----- TEXTAUSZUG

Deckung für Irans Terror-Regime

■ Die Bundesregierung vergibt wieder Hermes-Bürgschaften für Iran-Geschäfte

Berlin (taz) – Die Entscheidung, das ist auch im Hause Rexrodt klar, „ist ein Politikum“. Bereits im Oktober letzten Jahres waren nach Ansicht des Bundeswirtschaftsministeriums die wirtschaftlichen Voraussetzungen für die erneute Vergabe von Hermes-Krediten im Iran-Geschäft gegeben. Doch vier Monate mühte sich die Bundesregierung noch, bis sie letzte Woche den endgültigen Beschluß faßte. Für 1995 ist ein Bürgschaftsvolumen von 150 Millionen Mark in Aussicht gestellt, 100 Millionen Mark für mittel- und langfristige Geschäfte sowie 50 Millionen Mark für kurzfristige Geschäfte.

Die deutsche Wirtschaft, so erklärte eine Sprecherin des Bundeswirtschaftsministeriums der taz, habe „ein erhebliches Interesse, die traditionell guten Beziehungen zum Iran mit Hermes-Bürgschaften abzudecken“. Die Zahlungsmentalität des Iran sei „vertrauenswürdig“. Eine Ausdehnung des Deckungsvolumens hänge von „der politischen Situation im Iran“ ab.

Daß diese allerdings alles andere als vertrauenswürdig ist, hätte die Bundesregierung beim Studium ihrer eigenen Unterlagen feststellen können. Das Bundesamt für Verfassungsschutz war bereits 1993 in einem internen Vermerk über „die Aktivitäten der iranischen Geheimdienste“ zu der Erkenntnis gekommen, „daß alle drei iranischen Nachrichtendienste über legale und illegale Residenturen in der Bundesrepublik Deutschland vertreten sind und entsprechend ihrem Auftrag wirken“. Zu diesen Aufträgen zählen die Verfassungsschützer „die Beobachtung und Ausforschung der iranischen Opposition“, „die Beschaffung von militär-technologischem Know-how mit Konzentration auf ABC-Waffentechnologie“ sowie „möglicherweise auch eine elektronische Aufklärung in Europa“. Sowohl im Fall Rushdie als auch bei dem ermordeten iranischen Oppositionspolitiker Bakhtiar hatte der Verfassungsschutz „Einzelhinweise, die auf eine mögliche Verstrickung hindeuten“, im „Mykonos-Attentat“ gar erstmals „Spuren, die die vermutete Verwicklung der [iranischen; d.R.] Residentur in terroristische Aktivitäten belegen“.

----------
----- INHALT DER DATENSÄTZE

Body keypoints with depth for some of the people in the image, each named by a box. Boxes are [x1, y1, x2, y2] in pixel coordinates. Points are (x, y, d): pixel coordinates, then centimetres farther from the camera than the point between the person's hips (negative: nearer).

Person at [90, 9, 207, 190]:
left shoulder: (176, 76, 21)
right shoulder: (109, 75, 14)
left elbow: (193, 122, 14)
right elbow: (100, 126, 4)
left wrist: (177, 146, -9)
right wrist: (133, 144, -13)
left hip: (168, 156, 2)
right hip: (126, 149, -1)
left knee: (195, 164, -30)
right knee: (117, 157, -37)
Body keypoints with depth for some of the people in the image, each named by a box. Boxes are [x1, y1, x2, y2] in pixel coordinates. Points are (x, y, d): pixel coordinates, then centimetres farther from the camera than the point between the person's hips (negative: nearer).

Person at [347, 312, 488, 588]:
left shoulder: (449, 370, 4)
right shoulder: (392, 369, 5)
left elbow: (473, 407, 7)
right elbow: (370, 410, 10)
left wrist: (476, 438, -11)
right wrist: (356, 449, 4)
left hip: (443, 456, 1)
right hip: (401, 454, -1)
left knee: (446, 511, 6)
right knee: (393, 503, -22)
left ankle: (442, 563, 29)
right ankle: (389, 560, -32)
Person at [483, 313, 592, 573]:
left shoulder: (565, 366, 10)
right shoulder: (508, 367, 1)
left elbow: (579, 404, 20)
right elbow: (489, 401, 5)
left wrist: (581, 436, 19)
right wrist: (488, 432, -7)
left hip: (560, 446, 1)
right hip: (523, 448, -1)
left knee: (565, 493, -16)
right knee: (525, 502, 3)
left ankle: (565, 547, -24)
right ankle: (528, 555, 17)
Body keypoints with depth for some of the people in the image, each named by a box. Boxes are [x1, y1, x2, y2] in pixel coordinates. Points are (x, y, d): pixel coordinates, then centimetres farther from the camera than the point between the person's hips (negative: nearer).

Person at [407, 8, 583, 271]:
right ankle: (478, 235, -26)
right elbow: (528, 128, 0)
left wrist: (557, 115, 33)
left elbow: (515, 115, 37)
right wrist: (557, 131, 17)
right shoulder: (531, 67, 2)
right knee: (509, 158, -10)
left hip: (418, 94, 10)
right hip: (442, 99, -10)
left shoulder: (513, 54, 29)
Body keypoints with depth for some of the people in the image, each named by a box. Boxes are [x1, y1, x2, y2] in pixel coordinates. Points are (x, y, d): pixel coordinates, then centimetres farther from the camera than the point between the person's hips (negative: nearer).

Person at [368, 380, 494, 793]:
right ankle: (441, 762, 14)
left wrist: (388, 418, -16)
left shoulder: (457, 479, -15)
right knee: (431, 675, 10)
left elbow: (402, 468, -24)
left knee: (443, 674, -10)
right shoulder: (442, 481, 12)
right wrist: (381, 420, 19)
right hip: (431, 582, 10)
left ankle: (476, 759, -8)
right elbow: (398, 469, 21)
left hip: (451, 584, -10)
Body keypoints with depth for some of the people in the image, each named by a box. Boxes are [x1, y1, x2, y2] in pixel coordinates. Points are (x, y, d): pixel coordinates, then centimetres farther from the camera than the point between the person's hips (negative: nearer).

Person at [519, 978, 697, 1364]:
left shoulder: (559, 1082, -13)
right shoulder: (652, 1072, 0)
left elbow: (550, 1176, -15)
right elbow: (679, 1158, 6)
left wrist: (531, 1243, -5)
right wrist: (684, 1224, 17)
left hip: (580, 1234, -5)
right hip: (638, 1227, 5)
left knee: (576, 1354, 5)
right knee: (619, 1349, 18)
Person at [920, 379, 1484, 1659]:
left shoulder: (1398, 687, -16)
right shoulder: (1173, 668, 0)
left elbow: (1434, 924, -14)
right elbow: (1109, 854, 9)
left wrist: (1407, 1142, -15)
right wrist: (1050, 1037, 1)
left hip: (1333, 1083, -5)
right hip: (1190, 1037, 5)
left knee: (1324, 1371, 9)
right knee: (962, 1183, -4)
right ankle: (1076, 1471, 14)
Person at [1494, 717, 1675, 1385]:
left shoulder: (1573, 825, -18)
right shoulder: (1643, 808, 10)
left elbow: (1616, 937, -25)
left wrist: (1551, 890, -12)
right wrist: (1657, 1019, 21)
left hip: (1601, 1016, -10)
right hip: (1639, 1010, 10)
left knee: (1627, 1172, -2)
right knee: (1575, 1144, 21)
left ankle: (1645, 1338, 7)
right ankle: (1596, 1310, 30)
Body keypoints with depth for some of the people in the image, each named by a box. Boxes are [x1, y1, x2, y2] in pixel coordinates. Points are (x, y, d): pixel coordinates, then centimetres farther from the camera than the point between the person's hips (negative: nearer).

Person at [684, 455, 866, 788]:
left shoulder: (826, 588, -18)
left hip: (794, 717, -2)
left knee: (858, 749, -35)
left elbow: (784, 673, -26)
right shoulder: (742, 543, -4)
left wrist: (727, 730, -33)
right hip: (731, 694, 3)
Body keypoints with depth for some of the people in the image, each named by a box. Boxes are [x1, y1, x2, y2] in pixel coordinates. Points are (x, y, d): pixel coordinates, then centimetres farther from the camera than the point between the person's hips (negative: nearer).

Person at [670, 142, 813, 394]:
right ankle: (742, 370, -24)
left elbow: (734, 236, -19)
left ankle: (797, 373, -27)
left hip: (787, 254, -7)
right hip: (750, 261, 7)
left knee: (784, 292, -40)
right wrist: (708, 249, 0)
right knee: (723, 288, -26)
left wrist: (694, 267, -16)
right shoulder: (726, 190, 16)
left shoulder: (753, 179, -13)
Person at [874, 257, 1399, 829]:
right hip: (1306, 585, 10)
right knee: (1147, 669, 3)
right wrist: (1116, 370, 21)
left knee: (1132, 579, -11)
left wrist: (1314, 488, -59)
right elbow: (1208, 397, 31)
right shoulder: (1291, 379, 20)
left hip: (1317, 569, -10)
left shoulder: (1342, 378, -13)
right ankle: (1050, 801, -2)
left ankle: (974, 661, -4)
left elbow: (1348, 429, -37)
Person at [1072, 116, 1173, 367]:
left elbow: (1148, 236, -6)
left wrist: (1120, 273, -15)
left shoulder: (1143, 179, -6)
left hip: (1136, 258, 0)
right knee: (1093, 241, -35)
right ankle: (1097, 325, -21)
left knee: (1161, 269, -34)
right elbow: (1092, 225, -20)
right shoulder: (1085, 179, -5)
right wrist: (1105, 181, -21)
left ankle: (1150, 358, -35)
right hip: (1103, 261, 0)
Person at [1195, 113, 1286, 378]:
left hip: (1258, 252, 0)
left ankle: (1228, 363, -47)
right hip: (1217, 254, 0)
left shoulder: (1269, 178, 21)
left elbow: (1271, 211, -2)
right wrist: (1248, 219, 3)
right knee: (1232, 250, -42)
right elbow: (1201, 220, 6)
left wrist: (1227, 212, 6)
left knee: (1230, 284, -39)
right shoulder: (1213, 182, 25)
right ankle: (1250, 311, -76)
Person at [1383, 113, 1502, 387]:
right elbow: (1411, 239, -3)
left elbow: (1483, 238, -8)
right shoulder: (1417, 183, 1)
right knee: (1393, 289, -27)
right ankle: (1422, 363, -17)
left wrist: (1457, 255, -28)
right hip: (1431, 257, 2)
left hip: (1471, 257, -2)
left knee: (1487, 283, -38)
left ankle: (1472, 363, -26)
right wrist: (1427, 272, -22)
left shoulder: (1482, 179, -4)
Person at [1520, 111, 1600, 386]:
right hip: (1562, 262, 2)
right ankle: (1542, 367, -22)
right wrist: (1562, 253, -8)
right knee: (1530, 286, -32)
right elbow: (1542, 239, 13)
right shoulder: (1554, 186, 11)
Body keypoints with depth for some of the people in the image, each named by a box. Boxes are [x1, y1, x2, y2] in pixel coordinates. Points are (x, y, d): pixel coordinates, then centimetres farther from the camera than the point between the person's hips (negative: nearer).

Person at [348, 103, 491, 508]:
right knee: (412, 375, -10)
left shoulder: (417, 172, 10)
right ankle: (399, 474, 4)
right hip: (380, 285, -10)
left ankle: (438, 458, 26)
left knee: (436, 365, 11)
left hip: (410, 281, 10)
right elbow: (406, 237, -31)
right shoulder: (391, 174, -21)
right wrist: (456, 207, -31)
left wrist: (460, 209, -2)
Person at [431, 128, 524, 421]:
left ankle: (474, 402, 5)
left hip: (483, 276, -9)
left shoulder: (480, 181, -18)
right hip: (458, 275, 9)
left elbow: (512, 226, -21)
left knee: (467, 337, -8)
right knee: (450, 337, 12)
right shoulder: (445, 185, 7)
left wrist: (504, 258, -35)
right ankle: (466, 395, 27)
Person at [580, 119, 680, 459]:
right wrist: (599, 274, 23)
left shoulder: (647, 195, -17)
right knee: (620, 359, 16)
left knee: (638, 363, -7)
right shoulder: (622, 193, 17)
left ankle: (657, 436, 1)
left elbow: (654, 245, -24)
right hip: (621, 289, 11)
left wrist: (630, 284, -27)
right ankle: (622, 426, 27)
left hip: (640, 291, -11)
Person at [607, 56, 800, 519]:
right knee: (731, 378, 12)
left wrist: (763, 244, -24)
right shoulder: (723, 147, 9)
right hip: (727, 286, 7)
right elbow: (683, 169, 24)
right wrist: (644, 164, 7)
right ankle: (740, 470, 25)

----------

▶ _AUFGABEN_:
1. Gib den Artikel über die Hermes-Bürgschaften von „Berlin (taz) –“ bis „für kurzfristige Geschäfte.“ erneut wieder und tausche dabei „Bundesregierung“ gegen „Regierung“.
2. Fasse den Absatz im Artikel über die Hermes-Bürgschaften, der mit „Die deutsche Wirtschaft, so erklärte“ beginnt, als kurze Stichpunktliste zusammen.
Die Datensätze sind eigenständiges Material.

▶ _LÖSUNGEN JE AUFGABE_:
1.
Berlin (taz) – Die Entscheidung, das ist auch im Hause Rexrodt klar, „ist ein Politikum“. Bereits im Oktober letzten Jahres waren nach Ansicht des Bundeswirtschaftsministeriums die wirtschaftlichen Voraussetzungen für die erneute Vergabe von Hermes-Krediten im Iran-Geschäft gegeben. Doch vier Monate mühte sich die Regierung noch, bis sie letzte Woche den endgültigen Beschluß faßte. Für 1995 ist ein Bürgschaftsvolumen von 150 Millionen Mark in Aussicht gestellt, 100 Millionen Mark für mittel- und langfristige Geschäfte sowie 50 Millionen Mark für kurzfristige Geschäfte.

2.
- Laut einer Sprecherin des Bundeswirtschaftsministeriums gegenüber der taz hat die deutsche Wirtschaft ein erhebliches Interesse, die traditionell guten Beziehungen zum Iran mit Hermes-Bürgschaften abzudecken.
- Die Zahlungsmentalität des Iran sei vertrauenswürdig.
- Eine Ausdehnung des Deckungsvolumens hänge von der politischen Situation im Iran ab.